**Reading text:**

*****

Although under almost constant shellfire, for the whole of that night and until noon next day he continued to guide wounded men to the boats. His courage and total lack of self-concern saved many lives, for which he was awarded the Distinguished Conduct Medal. 

When the regiment returned to the Continent in 1944, Glynn was a sergeant with B Squadron. On the night of September 4, while his troops were supporting 1/6th Battalion The Queen's Regiment near Malines, their combined infantry/tank position was subjected to a determined German attack, of which the focal point was Glynn's tank. It became the target for anti-armour rockets and grenades from a small house nearby. Glynn could easily have destroyed the house with one shell from his main tank gun, but he knew that this would inevitably lead to the deaths of the Belgian family inside. So he engaged the enemy with machine-gun fire until they were driven out. 

Glynn received the Military Medal for his determination and gallantry on the night of September 4-5. His coolness in refusing to use his main tank armament to avoid killing civilians stood out as an example of care and humanity, excelling even what he had shown on the beaches of Dunkirk. 

On leaving the Army in 1946, he became a market trader in Northamptonshire until establishing a security business with his brother-in-law when they were both aged 60. Ten years later, the two partners were set upon by two youths but, with Glynn making free use of his walking stick, they put their assailants to flight, despite suffering some injuries. During that night, the police called to arrest him for causing one of the youths actual bodily harm and he spent the night in a police cell. The following morning common sense prevailed and he was released without charge. 

He is survived by his wife Vera, whom he married in 1941, and one daughter. 

Sergeant Edwin Glynn, DCM, MM, was born on November 18, 1915. He died on March 16, 2004, aged 88.


----------



## Bruce Monkhouse (10 Apr 2004)

Sleep well, Soldier.


----------

*****

**Required actions:**
• A. Retype everything in the Glynn obituary from "On leaving the" down to "and one daughter.".
• B. Answer these from the Glynn obituary:
(i) Which squadron was Glynn a sergeant with when the regiment returned to the Continent in 1944?
(ii) What kind of business did he set up with his brother-in-law?
(iii) In what year did he marry Vera?

**Supplied entries:**
*****

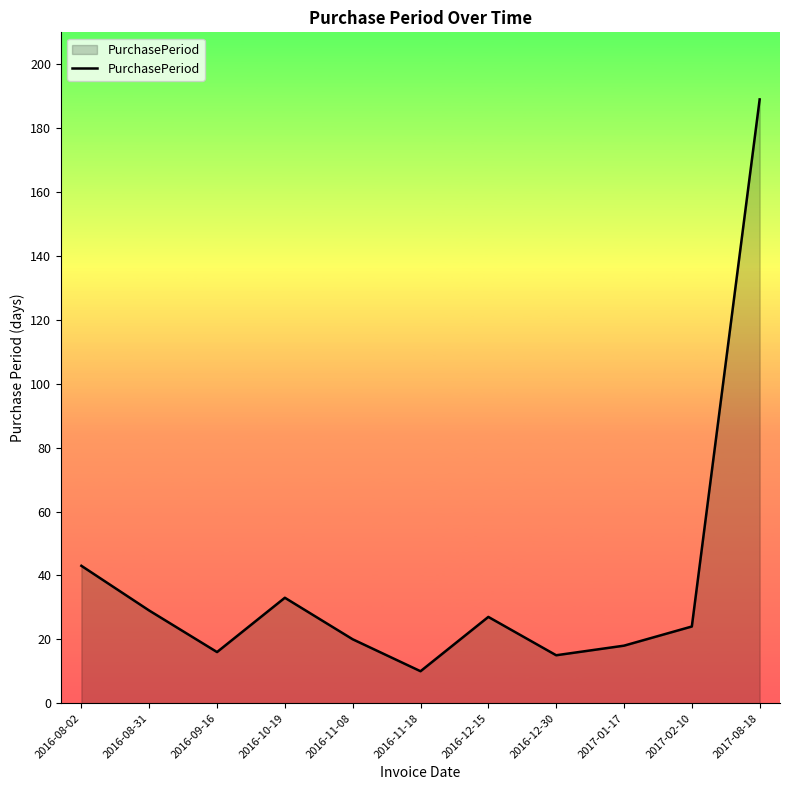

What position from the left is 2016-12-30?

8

*****

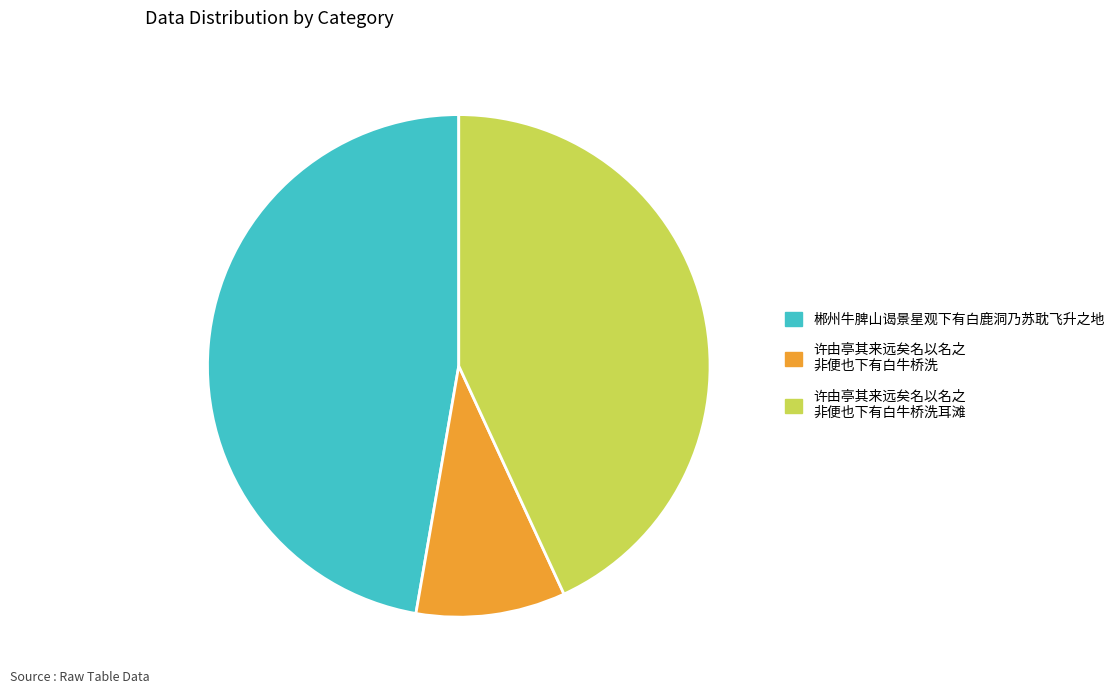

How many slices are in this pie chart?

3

*****

**Solutions:**
• A.
On leaving the Army in 1946, he became a market trader in Northamptonshire until establishing a security business with his brother-in-law when they were both aged 60. Ten years later, the two partners were set upon by two youths but, with Glynn making free use of his walking stick, they put their assailants to flight, despite suffering some injuries. During that night, the police called to arrest him for causing one of the youths actual bodily harm and he spent the night in a police cell. The following morning common sense prevailed and he was released without charge. 

He is survived by his wife Vera, whom he married in 1941, and one daughter.

• B.
(i) B Squadron
(ii) A security business
(iii) 1941